Source data.
◇ ◇ ◇

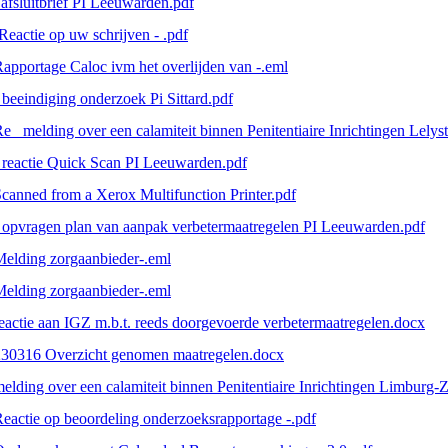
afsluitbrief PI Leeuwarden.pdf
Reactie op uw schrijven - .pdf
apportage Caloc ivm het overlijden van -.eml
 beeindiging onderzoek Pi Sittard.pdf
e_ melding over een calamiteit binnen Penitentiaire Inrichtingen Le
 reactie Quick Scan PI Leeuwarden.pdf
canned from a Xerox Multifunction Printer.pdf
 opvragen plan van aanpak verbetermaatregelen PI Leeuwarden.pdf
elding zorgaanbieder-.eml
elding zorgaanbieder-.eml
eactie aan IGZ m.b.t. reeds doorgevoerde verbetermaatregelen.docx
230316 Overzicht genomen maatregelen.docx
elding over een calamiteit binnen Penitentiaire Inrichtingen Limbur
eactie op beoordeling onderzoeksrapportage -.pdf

◇ ◇ ◇

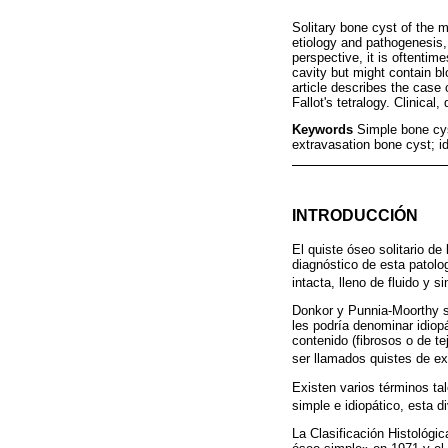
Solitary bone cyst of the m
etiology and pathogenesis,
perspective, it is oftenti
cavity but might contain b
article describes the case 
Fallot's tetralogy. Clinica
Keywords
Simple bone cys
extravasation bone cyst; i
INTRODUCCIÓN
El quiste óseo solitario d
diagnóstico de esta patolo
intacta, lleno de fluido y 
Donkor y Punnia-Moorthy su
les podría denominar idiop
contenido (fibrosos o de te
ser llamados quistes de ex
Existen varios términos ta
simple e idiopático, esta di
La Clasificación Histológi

◇ ◇ ◇

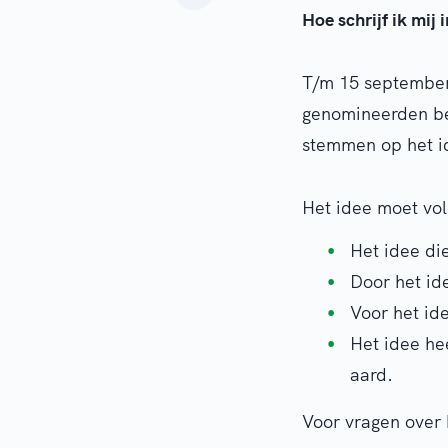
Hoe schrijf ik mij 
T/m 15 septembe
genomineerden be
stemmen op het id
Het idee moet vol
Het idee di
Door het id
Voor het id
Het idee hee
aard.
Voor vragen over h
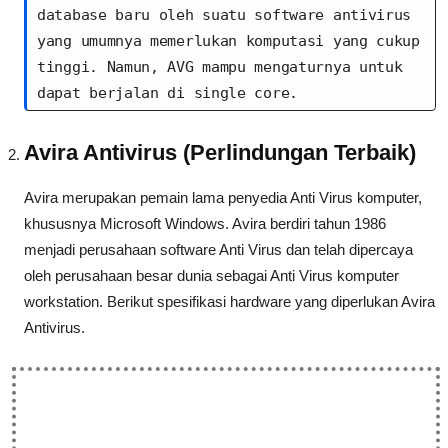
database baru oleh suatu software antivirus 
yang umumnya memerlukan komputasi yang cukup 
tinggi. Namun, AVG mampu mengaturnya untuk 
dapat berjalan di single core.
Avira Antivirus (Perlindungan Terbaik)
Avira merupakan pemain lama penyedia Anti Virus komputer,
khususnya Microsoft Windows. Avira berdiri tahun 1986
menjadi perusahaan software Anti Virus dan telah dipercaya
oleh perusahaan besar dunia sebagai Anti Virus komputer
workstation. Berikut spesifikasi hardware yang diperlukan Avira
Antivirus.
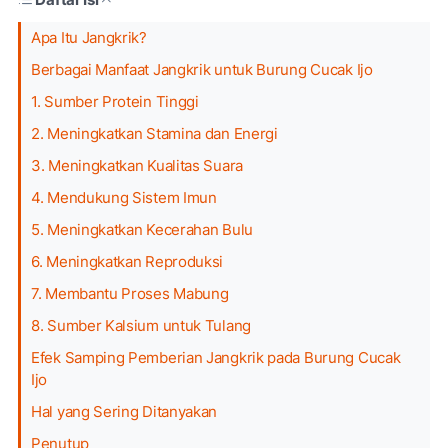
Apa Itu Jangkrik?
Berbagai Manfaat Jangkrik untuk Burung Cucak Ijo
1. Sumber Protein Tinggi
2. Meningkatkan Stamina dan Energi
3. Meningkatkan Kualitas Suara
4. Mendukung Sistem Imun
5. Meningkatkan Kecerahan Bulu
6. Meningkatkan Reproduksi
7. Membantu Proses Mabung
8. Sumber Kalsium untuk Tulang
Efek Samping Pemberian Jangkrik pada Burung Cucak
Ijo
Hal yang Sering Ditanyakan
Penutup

◇ ◇ ◇

Activity. The lines holding the string "yang" in the listing above are what you should copy out.

Written response.
yang umumnya memerlukan komputasi yang cukup 
workstation. Berikut spesifikasi hardware yang diperlukan Avira
Hal yang Sering Ditanyakan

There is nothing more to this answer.